The possibilities are endless when it comes to flavours and toppings, as long as you bear in mind that soft serve ideally needs to have a lower fat content to achieve the optimum texture. I tried out a couple of the recipes that came with the machine, but actually had results more to my taste with the Ultimate 99 Ice Cream recipe from delicious. as I found whipping the cream created an aerated custard that froze more smoothly for me.

One thing to bear in mind when using alternative recipes to the ones Cuisinart has supplied is that they can turn out thicker, and if the mixture gets too dense for the paddles the machine will stop churning, which also means it can’t dispense the ice cream. This isn’t a huge deal, but it means you’ll need to manually scoop it out. I also (whisper it) had really good results with a carton of pre-made ice cream base, which is a great option if you want to speed things up: just chill and churn.

The capacity is ideal for a family or group of friends: around 6-8 servings per batch, depending on how loaded you prefer your cones. Most shop-bought high quality ice cream comes in much smaller containers, so this is potentially more cost effective.

It’s really easy to clean: most parts can be disassembled for thorough washing and the rest of it can be easily wiped down. Other ice cream makers I’ve used had the mechanical parts in the lid, meaning it could never be properly washed. This is much better.

What’s not so good about it?

Firstly, it’s huge. Mine is lying unceremoniously on top of my kitchen cabinets when not in use as I just don’t have room for it anywhere else in the kitchen.

Although it’s functionally very simple and accessible there is margin for error. The instructions advise a minimum freezing time of 24 hours at -18 degrees or lower. I found out the hard way that it’s better to err on the side of caution; a 24 hour freeze for me, despite not being able to hear the liquid in the bowl moving when shaken, resulted only in a chilled, churned mixture and sadly no ice cream for my friends.
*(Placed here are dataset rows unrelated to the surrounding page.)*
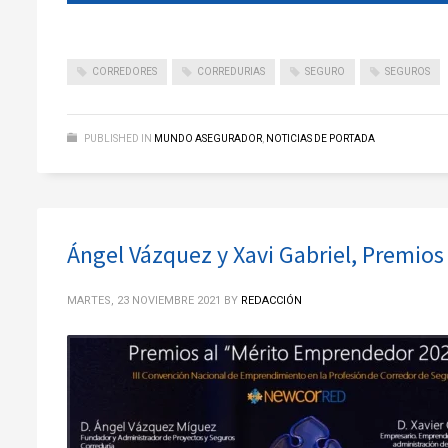
CORREDORES
CORREDURIAS
SEGURO
SEGUROS
PUBLISHED IN
MUNDO ASEGURADOR
,
NOTICIAS DE PORTADA
Ángel Vázquez y Xavi Gabriel, Premio
MARTES, 23 NOVIEMBRE 2021
BY
REDACCIÓN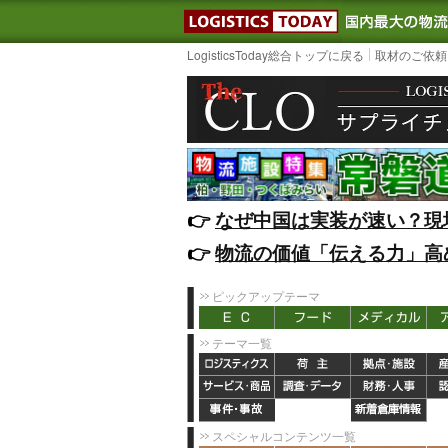
LOGISTIC
LogisticsToday総合トップに戻る
取材のご依頼
👉️
なぜ中国は実装が速い？現
👉️
物流の価値「伝える力」高
ピックアップテーマ
テーマ一覧
スペシャルコンテンツ一覧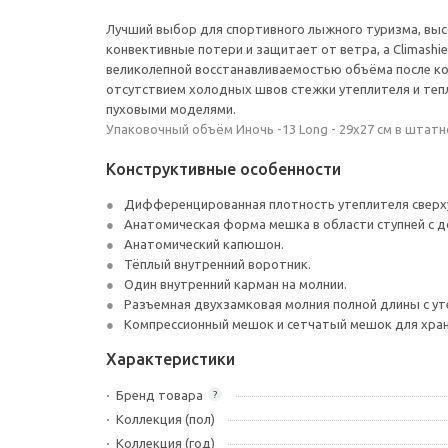
Лучший выбор для спортивного лыжного туризма, высо
конвективные потери и защитает от ветра, а Climash
великолепной восстанавливаемостью объёма после ком
отсутствием холодных швов стежки утеплителя и те
пуховыми моделями.
Упаковочный объём Иночь -13 Long - 29x27 см в штат
Конструктивные особенности
Дифференцированная плотность утеплителя сверху 
Анатомическая форма мешка в области ступней с 
Анатомический капюшон.
Тёплый внутренний воротник.
Один внутренний карман на молнии.
Разъемная двухзамковая молния полной длины с ут
Компрессионный мешок и сетчатый мешок для хран
Характеристики
Бренд товара
?
Коллекция (пол)
Коллекция (год)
I’ve started leaving it for at least 5 days to be on the safe side and have had no issues since.

Cuisinart soft serve

All of the additional bells and whistles (the toppings dispenser and sauce warmer) are fun and great in theory, but in practice slightly limiting. You’re advised not to store certain toppings in the machine’s containers for very long, meaning that you’d have to pour them in to serve and empty them out again afterwards, and they need to be a specific size to allow dispensing. The tiny little hotplate won’t actually warm up your sauce, just keep it warm, but it comes with a tiny (but very cute) metal pan that obviously can’t go in the microwave, so you need to decant pre-warmed sauce into it which does feel slightly long-winded.

Our favourite feature

Most conventional ice cream makers will instruct you to churn and then freeze the mixture to get the right texture; with the Soft Serve Ice Cream Maker, because the softer feel of a just churned mixture is what you’re after, you can eat it directly from the machine. It’s this softer texture that allows the machine to dispense it too, meaning you don’t need to wait and scoop. I don’t have kids but I can imagine that it would be a huge hit getting them to make, serve and decorate their own ice creams.

Overall verdict

Ultimately, despite the impracticalities, the Soft Serve Ice Cream Maker is fun and satisfying to use, and produces good results as long as you’re careful with sticking closely to the instructions. I was pleasantly surprised that the taste and texture of the ice cream I made with it was enjoyable despite my exacting standards, though I still haven’t quite captured that Italian milk ice magic with it. This machine is going to get plenty of use in my household this summer. All we need now is some actual sun.

The Cuisinart Soft Serve Ice Cream Maker is available from Cuisinart and Amazon (£200).